◆ Try it: Print, from the listing below, the lines starting at the line containing "merged Brep if successful, None if not successful." and ending at the line containing "-1 is returned", exactly as they stand, and print nothing else.

★ ★ ★

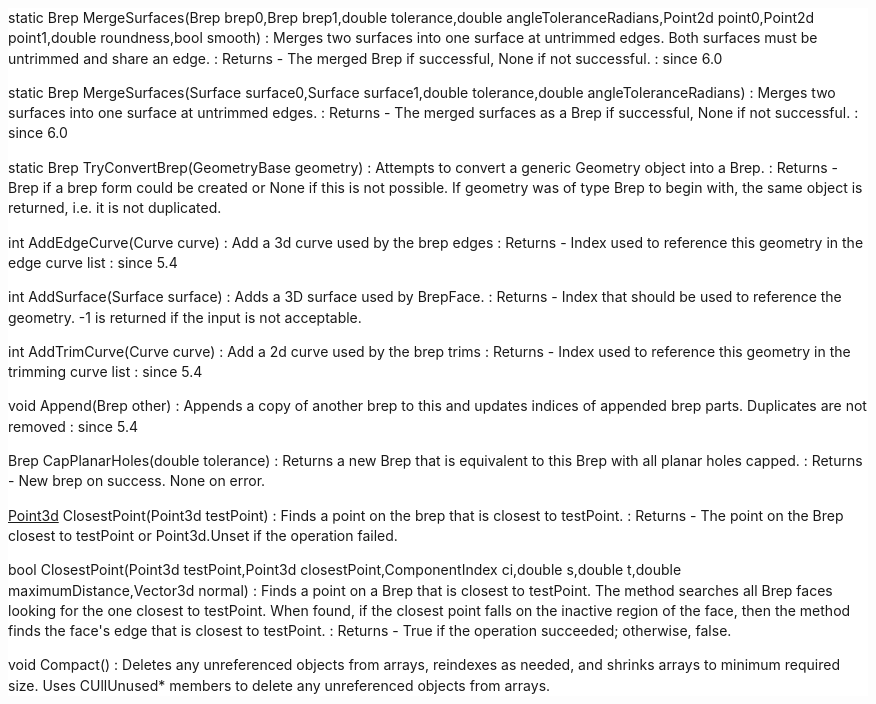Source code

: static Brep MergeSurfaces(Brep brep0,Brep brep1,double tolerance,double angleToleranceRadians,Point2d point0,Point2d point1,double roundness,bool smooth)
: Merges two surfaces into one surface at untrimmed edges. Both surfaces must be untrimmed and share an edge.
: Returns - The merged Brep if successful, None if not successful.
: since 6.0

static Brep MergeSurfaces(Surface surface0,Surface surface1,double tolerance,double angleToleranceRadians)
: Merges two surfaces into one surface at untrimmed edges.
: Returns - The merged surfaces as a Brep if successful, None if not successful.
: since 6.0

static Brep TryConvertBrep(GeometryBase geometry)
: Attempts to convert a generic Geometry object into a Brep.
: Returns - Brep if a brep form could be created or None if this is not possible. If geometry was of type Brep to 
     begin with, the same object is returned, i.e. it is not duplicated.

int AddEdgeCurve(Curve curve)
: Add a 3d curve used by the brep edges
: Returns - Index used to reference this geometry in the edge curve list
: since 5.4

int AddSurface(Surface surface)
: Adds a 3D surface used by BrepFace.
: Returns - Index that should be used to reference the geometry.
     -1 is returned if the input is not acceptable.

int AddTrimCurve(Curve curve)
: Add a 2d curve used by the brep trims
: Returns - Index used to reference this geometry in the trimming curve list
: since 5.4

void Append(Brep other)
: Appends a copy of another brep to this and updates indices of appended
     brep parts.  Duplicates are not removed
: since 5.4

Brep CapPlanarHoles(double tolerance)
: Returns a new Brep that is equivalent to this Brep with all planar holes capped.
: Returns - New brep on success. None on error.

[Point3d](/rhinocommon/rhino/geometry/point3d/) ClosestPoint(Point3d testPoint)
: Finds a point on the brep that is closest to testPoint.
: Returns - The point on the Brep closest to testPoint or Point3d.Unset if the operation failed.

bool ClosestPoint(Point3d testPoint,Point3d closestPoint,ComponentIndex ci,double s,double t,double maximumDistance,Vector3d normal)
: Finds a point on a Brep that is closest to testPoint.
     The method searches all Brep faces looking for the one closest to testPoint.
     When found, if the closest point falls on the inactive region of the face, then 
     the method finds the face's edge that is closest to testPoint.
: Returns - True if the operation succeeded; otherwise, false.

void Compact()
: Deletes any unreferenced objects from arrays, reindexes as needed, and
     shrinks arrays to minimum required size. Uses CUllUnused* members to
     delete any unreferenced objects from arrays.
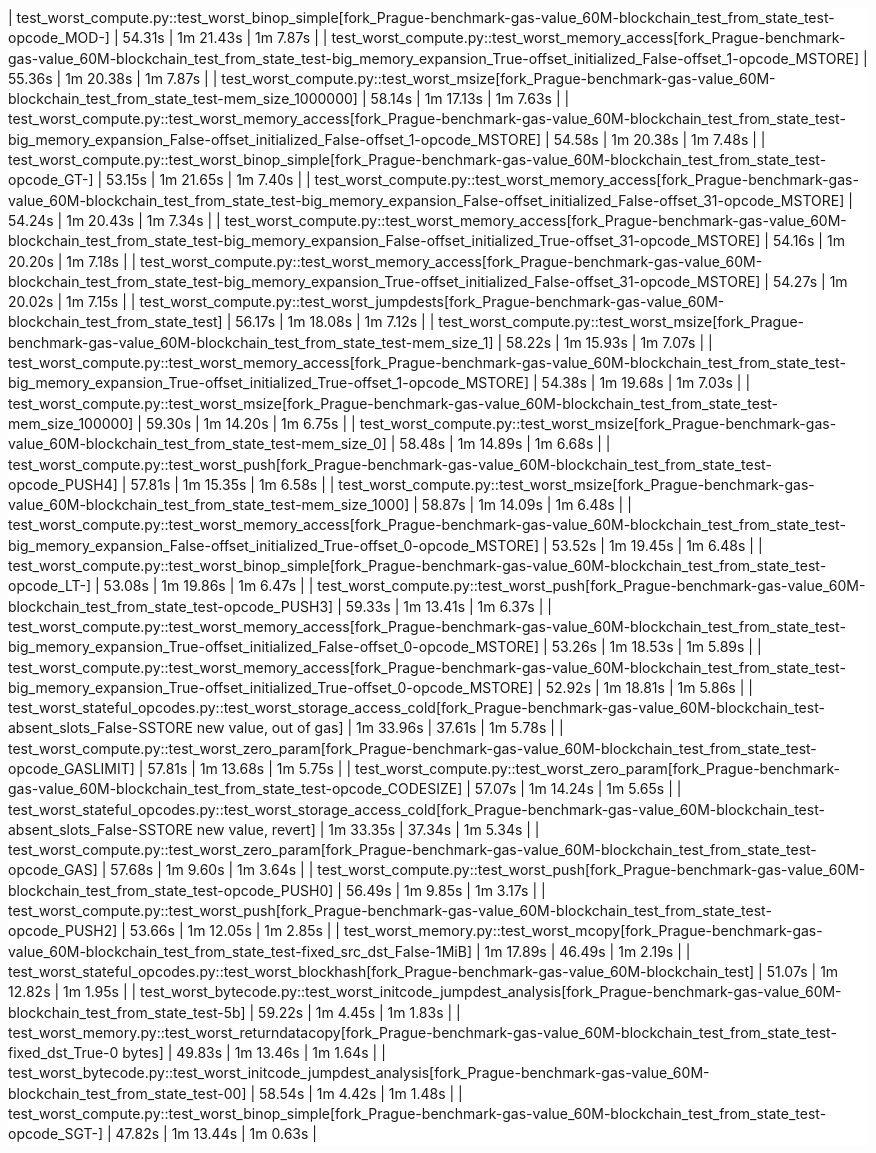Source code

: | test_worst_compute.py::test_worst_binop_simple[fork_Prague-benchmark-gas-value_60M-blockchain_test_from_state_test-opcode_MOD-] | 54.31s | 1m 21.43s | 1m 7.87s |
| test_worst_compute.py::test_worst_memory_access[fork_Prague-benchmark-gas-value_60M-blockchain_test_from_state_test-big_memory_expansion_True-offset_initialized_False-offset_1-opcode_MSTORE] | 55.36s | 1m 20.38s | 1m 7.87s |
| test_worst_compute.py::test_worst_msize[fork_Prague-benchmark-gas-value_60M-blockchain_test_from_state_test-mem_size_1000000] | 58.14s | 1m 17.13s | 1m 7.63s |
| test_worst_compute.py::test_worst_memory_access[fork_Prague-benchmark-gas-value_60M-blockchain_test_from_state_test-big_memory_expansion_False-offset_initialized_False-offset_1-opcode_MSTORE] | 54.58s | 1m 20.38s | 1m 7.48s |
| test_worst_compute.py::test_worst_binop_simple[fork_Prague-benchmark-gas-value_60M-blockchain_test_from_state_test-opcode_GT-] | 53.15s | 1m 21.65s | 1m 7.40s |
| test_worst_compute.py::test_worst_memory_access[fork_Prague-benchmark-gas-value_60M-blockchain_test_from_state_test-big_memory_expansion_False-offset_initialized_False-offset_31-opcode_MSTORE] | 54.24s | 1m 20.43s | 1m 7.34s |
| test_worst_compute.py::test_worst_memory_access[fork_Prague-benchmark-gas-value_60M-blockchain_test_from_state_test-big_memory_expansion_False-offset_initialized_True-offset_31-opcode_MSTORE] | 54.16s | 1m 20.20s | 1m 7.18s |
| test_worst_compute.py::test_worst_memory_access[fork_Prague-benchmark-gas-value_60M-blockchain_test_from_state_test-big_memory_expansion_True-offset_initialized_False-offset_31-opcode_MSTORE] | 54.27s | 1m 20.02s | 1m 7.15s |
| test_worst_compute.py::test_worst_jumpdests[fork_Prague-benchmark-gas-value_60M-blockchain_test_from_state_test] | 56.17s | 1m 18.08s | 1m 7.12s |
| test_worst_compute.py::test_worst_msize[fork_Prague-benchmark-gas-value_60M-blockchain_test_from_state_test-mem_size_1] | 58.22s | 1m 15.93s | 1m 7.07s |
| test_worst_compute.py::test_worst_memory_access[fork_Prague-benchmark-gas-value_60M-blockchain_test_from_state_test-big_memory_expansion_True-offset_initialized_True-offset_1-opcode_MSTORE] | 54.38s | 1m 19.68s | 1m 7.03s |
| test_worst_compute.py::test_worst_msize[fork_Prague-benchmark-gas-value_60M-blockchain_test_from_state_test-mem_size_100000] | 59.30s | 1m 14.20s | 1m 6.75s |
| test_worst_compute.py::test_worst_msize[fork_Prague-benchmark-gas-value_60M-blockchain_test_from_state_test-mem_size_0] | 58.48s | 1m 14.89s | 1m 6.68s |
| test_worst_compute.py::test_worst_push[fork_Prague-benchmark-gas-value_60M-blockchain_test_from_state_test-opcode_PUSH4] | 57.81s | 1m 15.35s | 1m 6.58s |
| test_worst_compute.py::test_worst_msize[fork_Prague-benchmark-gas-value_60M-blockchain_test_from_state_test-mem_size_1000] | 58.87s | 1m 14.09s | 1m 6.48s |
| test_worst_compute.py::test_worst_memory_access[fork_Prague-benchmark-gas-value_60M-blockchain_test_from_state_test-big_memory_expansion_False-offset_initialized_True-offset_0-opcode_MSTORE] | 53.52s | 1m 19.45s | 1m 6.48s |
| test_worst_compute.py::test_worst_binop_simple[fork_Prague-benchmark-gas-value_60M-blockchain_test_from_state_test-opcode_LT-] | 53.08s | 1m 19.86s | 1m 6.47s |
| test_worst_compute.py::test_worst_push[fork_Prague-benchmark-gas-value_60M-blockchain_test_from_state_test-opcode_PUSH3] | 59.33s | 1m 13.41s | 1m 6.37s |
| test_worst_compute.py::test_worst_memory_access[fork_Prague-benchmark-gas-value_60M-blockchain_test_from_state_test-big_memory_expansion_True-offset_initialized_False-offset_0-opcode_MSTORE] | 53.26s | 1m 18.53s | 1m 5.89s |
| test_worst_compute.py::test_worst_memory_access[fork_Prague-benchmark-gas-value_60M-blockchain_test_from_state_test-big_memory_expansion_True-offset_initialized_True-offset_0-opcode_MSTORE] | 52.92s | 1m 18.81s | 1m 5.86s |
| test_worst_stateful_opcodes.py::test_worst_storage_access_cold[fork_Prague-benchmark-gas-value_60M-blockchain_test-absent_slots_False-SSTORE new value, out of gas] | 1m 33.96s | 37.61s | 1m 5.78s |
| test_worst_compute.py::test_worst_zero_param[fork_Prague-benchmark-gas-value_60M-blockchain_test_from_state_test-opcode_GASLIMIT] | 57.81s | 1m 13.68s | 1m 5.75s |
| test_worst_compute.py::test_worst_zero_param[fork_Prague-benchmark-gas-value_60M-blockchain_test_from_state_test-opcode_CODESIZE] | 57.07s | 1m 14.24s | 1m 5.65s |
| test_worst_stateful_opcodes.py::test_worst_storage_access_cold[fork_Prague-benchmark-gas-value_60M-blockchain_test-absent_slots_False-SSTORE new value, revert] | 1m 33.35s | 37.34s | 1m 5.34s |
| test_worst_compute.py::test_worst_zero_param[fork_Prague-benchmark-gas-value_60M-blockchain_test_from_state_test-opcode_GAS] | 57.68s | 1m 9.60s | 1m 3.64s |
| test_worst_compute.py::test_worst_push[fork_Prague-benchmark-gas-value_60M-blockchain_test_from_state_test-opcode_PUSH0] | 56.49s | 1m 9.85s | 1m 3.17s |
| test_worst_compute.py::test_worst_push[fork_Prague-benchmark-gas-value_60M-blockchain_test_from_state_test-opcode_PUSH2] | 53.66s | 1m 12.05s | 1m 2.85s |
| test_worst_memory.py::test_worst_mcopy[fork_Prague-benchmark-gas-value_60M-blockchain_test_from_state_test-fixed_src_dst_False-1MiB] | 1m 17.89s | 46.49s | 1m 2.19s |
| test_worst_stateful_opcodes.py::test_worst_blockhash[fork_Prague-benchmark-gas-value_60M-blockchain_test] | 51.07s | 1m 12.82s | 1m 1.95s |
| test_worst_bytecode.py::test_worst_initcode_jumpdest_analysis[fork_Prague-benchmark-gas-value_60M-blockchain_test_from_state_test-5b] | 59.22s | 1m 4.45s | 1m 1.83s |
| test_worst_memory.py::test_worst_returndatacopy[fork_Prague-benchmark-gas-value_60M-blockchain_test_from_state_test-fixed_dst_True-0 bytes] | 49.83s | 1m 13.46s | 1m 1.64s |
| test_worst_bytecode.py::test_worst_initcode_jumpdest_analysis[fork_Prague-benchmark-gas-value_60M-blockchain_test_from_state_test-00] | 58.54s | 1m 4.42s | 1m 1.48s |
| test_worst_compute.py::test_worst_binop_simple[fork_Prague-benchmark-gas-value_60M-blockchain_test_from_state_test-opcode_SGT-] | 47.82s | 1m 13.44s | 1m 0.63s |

★ ★ ★

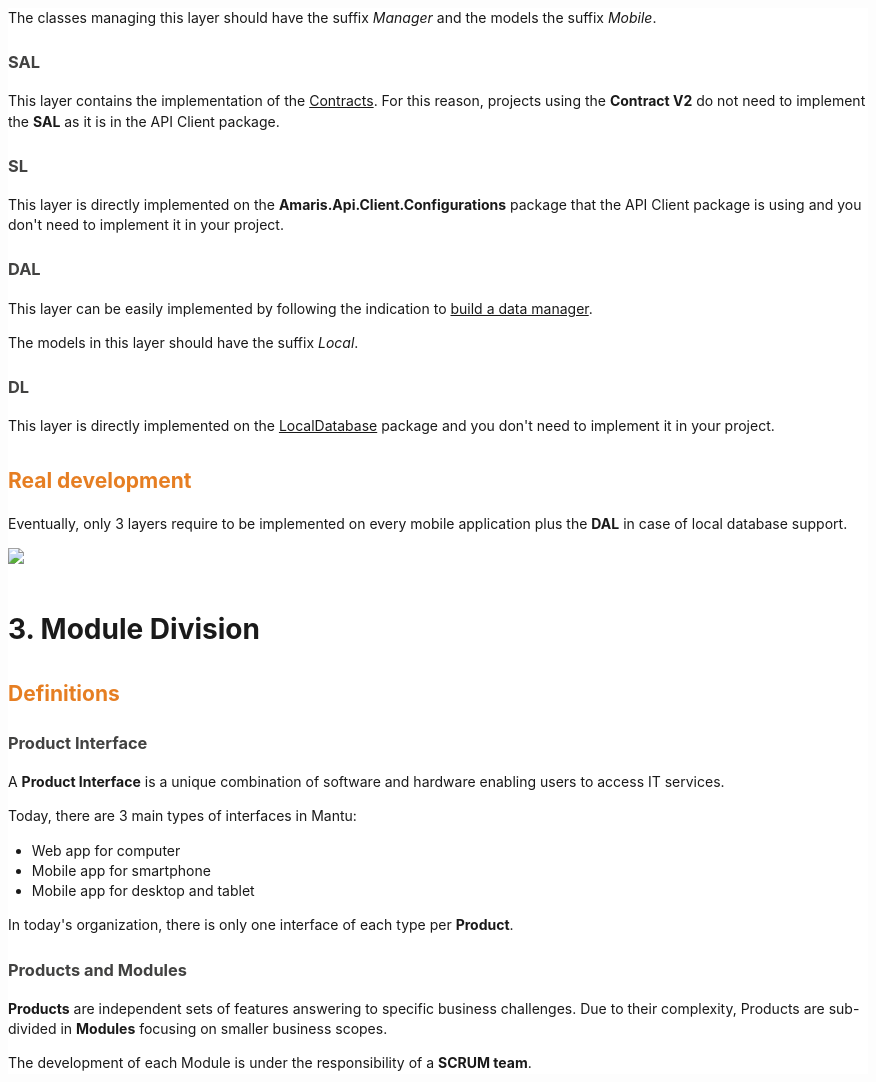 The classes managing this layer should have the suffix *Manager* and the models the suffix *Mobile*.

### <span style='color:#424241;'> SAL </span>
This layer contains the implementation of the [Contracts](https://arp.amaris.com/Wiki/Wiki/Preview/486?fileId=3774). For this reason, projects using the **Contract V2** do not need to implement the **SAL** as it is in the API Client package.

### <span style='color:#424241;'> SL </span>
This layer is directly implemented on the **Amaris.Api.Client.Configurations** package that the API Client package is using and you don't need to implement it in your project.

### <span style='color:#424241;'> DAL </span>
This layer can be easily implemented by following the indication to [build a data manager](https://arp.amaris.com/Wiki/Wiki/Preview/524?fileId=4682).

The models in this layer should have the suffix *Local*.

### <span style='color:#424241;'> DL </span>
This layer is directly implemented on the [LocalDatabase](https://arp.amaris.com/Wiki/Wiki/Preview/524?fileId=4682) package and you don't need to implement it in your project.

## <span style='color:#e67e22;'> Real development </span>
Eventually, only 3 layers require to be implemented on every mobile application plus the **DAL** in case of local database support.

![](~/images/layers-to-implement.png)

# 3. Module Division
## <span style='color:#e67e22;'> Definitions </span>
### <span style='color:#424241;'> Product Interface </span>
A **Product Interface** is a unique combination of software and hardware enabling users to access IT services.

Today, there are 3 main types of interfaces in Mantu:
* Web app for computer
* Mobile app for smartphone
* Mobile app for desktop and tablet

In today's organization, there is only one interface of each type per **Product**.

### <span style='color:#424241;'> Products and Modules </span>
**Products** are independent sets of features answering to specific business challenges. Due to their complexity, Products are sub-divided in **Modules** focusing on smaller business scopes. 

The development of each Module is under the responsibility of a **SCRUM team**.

★ ★ ★

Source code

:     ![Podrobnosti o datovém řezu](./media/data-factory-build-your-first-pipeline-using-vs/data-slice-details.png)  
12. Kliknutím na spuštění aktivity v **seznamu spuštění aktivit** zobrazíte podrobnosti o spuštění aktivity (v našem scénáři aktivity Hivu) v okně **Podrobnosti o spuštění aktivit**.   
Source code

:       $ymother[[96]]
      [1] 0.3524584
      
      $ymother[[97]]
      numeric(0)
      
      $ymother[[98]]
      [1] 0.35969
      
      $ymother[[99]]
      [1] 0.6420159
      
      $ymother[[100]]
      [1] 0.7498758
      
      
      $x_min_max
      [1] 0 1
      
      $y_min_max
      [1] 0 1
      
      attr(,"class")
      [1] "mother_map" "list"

★ ★ ★

◆ Exercise response:
: Returns - The merged Brep if successful, None if not successful.
: since 6.0

static Brep MergeSurfaces(Surface surface0,Surface surface1,double tolerance,double angleToleranceRadians)
: Merges two surfaces into one surface at untrimmed edges.
: Returns - The merged surfaces as a Brep if successful, None if not successful.
: since 6.0

static Brep TryConvertBrep(GeometryBase geometry)
: Attempts to convert a generic Geometry object into a Brep.
: Returns - Brep if a brep form could be created or None if this is not possible. If geometry was of type Brep to 
     begin with, the same object is returned, i.e. it is not duplicated.

int AddEdgeCurve(Curve curve)
: Add a 3d curve used by the brep edges
: Returns - Index used to reference this geometry in the edge curve list
: since 5.4

int AddSurface(Surface surface)
: Adds a 3D surface used by BrepFace.
: Returns - Index that should be used to reference the geometry.
     -1 is returned if the input is not acceptable.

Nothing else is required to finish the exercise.